## Study material

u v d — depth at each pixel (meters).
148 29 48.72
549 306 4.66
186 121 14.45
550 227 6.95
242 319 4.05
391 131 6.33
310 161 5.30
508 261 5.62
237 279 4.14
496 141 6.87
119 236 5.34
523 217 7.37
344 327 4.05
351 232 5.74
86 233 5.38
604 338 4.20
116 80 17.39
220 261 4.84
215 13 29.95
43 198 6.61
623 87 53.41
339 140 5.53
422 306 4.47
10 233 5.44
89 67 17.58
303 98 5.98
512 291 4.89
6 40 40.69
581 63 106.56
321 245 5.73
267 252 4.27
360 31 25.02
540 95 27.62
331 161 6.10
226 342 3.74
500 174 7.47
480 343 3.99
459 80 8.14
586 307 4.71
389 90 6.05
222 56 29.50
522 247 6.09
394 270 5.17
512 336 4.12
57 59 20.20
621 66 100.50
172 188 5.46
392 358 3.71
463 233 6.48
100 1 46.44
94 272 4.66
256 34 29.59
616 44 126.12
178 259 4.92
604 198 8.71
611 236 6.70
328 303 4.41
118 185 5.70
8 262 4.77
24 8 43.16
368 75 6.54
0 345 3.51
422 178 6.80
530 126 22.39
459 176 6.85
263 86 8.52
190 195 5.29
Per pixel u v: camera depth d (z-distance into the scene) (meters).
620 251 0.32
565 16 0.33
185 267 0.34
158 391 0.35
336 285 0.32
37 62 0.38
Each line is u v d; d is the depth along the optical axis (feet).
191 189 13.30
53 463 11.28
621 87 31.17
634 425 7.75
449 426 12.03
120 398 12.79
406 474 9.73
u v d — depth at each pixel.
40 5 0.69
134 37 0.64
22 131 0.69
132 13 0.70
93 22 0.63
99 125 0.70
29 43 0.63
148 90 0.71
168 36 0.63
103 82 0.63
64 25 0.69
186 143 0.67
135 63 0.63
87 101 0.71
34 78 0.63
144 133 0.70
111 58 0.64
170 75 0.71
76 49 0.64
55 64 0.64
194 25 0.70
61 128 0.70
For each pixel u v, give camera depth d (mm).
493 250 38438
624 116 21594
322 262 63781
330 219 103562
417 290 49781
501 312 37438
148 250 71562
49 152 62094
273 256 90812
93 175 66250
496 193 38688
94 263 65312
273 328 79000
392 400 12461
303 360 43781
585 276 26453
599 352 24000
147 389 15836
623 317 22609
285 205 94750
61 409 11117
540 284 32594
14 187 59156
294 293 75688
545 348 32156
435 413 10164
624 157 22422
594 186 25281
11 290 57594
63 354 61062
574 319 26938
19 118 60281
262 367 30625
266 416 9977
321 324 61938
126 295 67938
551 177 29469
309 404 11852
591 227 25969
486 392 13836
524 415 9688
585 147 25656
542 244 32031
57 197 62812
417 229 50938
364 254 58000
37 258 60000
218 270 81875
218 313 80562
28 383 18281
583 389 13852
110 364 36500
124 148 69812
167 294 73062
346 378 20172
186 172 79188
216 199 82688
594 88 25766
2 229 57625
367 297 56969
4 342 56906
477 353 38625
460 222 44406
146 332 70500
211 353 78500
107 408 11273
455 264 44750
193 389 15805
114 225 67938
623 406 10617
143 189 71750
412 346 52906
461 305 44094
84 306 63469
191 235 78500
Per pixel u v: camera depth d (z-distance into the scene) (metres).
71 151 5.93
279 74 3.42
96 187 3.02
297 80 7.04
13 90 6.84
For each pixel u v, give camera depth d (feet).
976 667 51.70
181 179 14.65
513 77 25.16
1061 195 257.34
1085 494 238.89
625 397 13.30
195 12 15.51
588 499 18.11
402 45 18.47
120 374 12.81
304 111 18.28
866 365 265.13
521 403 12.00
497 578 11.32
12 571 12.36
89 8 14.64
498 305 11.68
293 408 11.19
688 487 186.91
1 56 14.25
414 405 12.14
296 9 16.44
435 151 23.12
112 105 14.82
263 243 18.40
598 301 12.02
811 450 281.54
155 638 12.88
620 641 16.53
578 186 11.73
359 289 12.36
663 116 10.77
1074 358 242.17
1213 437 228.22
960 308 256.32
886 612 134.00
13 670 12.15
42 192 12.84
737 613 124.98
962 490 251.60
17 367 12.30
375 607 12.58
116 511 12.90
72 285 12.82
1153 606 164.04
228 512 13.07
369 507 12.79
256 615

## About this exercise
After the last line, print all the entries once again, unchanged.

## Task solution
u v d — depth at each pixel (meters).
148 29 48.72
549 306 4.66
186 121 14.45
550 227 6.95
242 319 4.05
391 131 6.33
310 161 5.30
508 261 5.62
237 279 4.14
496 141 6.87
119 236 5.34
523 217 7.37
344 327 4.05
351 232 5.74
86 233 5.38
604 338 4.20
116 80 17.39
220 261 4.84
215 13 29.95
43 198 6.61
623 87 53.41
339 140 5.53
422 306 4.47
10 233 5.44
89 67 17.58
303 98 5.98
512 291 4.89
6 40 40.69
581 63 106.56
321 245 5.73
267 252 4.27
360 31 25.02
540 95 27.62
331 161 6.10
226 342 3.74
500 174 7.47
480 343 3.99
459 80 8.14
586 307 4.71
389 90 6.05
222 56 29.50
522 247 6.09
394 270 5.17
512 336 4.12
57 59 20.20
621 66 100.50
172 188 5.46
392 358 3.71
463 233 6.48
100 1 46.44
94 272 4.66
256 34 29.59
616 44 126.12
178 259 4.92
604 198 8.71
611 236 6.70
328 303 4.41
118 185 5.70
8 262 4.77
24 8 43.16
368 75 6.54
0 345 3.51
422 178 6.80
530 126 22.39
459 176 6.85
263 86 8.52
190 195 5.29
Per pixel u v: camera depth d (z-distance into the scene) (meters).
620 251 0.32
565 16 0.33
185 267 0.34
158 391 0.35
336 285 0.32
37 62 0.38
Each line is u v d; d is the depth along the optical axis (feet).
191 189 13.30
53 463 11.28
621 87 31.17
634 425 7.75
449 426 12.03
120 398 12.79
406 474 9.73
u v d — depth at each pixel.
40 5 0.69
134 37 0.64
22 131 0.69
132 13 0.70
93 22 0.63
99 125 0.70
29 43 0.63
148 90 0.71
168 36 0.63
103 82 0.63
64 25 0.69
186 143 0.67
135 63 0.63
87 101 0.71
34 78 0.63
144 133 0.70
111 58 0.64
170 75 0.71
76 49 0.64
55 64 0.64
194 25 0.70
61 128 0.70
For each pixel u v, give camera depth d (mm).
493 250 38438
624 116 21594
322 262 63781
330 219 103562
417 290 49781
501 312 37438
148 250 71562
49 152 62094
273 256 90812
93 175 66250
496 193 38688
94 263 65312
273 328 79000
392 400 12461
303 360 43781
585 276 26453
599 352 24000
147 389 15836
623 317 22609
285 205 94750
61 409 11117
540 284 32594
14 187 59156
294 293 75688
545 348 32156
435 413 10164
624 157 22422
594 186 25281
11 290 57594
63 354 61062
574 319 26938
19 118 60281
262 367 30625
266 416 9977
321 324 61938
126 295 67938
551 177 29469
309 404 11852
591 227 25969
486 392 13836
524 415 9688
585 147 25656
542 244 32031
57 197 62812
417 229 50938
364 254 58000
37 258 60000
218 270 81875
218 313 80562
28 383 18281
583 389 13852
110 364 36500
124 148 69812
167 294 73062
346 378 20172
186 172 79188
216 199 82688
594 88 25766
2 229 57625
367 297 56969
4 342 56906
477 353 38625
460 222 44406
146 332 70500
211 353 78500
107 408 11273
455 264 44750
193 389 15805
114 225 67938
623 406 10617
143 189 71750
412 346 52906
461 305 44094
84 306 63469
191 235 78500
Per pixel u v: camera depth d (z-distance into the scene) (metres).
71 151 5.93
279 74 3.42
96 187 3.02
297 80 7.04
13 90 6.84
For each pixel u v, give camera depth d (feet).
976 667 51.70
181 179 14.65
513 77 25.16
1061 195 257.34
1085 494 238.89
625 397 13.30
195 12 15.51
588 499 18.11
402 45 18.47
120 374 12.81
304 111 18.28
866 365 265.13
521 403 12.00
497 578 11.32
12 571 12.36
89 8 14.64
498 305 11.68
293 408 11.19
688 487 186.91
1 56 14.25
414 405 12.14
296 9 16.44
435 151 23.12
112 105 14.82
263 243 18.40
598 301 12.02
811 450 281.54
155 638 12.88
620 641 16.53
578 186 11.73
359 289 12.36
663 116 10.77
1074 358 242.17
1213 437 228.22
960 308 256.32
886 612 134.00
13 670 12.15
42 192 12.84
737 613 124.98
962 490 251.60
17 367 12.30
375 607 12.58
116 511 12.90
72 285 12.82
1153 606 164.04
228 512 13.07
369 507 12.79
256 615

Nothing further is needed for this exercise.